The collapse of honey bee colonies is a major problem for Canada and the world. Important crops such as oilseed rape, blueberries, cranberries, almonds, pears and apples, among others, depend on this industrious insect for their pollination. Unfortunately, the Varroa destructor mite feeds on bees in their adult and juvenile stages, weakening them and transmitting deadly viral infections that cause colony collapse.

Colony replacement costs, the least of our concerns, run to about $400 million a year in Canada and the United States combined. The most worrisome cost, the loss of pollination and the honey harvest business, and the consequent decline in fruit harvests, amounts to losses in the billions annually. Beekeepers treat colonies for varroa mites each year, when mite levels rise in spring and fall, but outbreaks become more difficult to control.

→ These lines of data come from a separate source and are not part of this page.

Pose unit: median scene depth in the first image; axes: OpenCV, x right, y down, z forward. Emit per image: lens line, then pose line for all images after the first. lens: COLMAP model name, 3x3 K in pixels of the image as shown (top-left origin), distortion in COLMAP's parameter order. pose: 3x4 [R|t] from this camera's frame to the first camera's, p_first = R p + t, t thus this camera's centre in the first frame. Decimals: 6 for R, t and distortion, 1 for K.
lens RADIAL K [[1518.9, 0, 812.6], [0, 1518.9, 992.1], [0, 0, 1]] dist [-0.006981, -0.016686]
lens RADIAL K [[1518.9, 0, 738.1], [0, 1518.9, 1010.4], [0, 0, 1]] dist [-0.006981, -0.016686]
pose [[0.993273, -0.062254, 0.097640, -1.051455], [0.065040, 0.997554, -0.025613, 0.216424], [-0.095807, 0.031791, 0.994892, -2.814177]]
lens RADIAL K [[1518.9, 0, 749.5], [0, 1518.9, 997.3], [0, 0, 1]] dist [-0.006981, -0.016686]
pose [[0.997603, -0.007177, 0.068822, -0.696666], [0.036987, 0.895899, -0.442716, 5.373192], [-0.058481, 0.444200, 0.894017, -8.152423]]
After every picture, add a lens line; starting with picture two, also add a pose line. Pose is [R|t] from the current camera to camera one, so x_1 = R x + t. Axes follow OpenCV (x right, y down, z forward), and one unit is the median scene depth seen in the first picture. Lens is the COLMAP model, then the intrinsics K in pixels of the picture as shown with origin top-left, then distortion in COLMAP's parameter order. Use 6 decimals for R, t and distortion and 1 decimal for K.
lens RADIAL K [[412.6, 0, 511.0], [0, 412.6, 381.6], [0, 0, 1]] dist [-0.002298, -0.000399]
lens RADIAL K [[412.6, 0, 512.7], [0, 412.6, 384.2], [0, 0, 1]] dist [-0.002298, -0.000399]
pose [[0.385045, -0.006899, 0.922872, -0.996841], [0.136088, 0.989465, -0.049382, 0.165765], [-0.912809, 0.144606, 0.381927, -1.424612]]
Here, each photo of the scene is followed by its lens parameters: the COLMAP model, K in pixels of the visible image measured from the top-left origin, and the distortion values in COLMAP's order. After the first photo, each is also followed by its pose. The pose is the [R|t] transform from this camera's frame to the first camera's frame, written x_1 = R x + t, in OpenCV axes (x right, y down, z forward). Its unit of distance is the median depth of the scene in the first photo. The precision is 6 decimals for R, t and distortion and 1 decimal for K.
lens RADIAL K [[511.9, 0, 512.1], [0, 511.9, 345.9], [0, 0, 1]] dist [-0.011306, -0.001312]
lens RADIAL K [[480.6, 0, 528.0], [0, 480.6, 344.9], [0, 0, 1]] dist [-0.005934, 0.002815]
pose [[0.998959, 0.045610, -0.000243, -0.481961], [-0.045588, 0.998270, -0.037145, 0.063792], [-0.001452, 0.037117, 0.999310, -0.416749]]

There are only five widely used treatment options. One of them is showing signs of resistance, and two treatments are corrosive and difficult to apply. To prevent the appearance of resistance in mites and maintain good control of them, it is necessary to have effective integrated pest management (IPM) schemes, which require the use of several treatment options in rotation. A Genome BC-funded project, Identification of target sites for a new acaricide against the honey bee parasite, Varroa destructor, offers a novel and urgently needed tool in IPM.

“A new Varroa miticide has been discovered that does not visibly harm bees and has no adverse effects on vertebrates,” says Dr. Erika Plettner, co-director of the project and Professor of Chemistry at Simon Fraser University. "Our project aims to discover the efficacy of this new compound, which we urgently need to see approved and put into practice." Plettner is collaborating with Dr. Leonard Foster, co-director of the project and professor in the Michael Smith Laboratories at UBC, to apply proteomics tools to identify the molecular target and determine how, when and where it can be applied.

The anticipated impact of this research will be a game changer in the beekeeping industry and beyond. Information on the target site of the new compound in mites is vital for registration with the health authorities, the greatest barrier to market entry for this new acaricide. Understanding the destination and the mechanism of interaction will help the team and end users to further improve the product, its formulation and the application schedule in integrated pest management plans.

“Food safety is one of the main concerns of countries around the world,” said Federica Di Palma, Scientific Director and Vice President of Sectors at Genome BC. "About a third of crops depend on bee pollination and addressing mite resistance is a big step forward in safeguarding colonies."

The project will run until September 2023, so that the first learnings can be applied in the next cycle of field tests. The project has been funded through Genome BC's new Pilot Innovation Fund (PIF).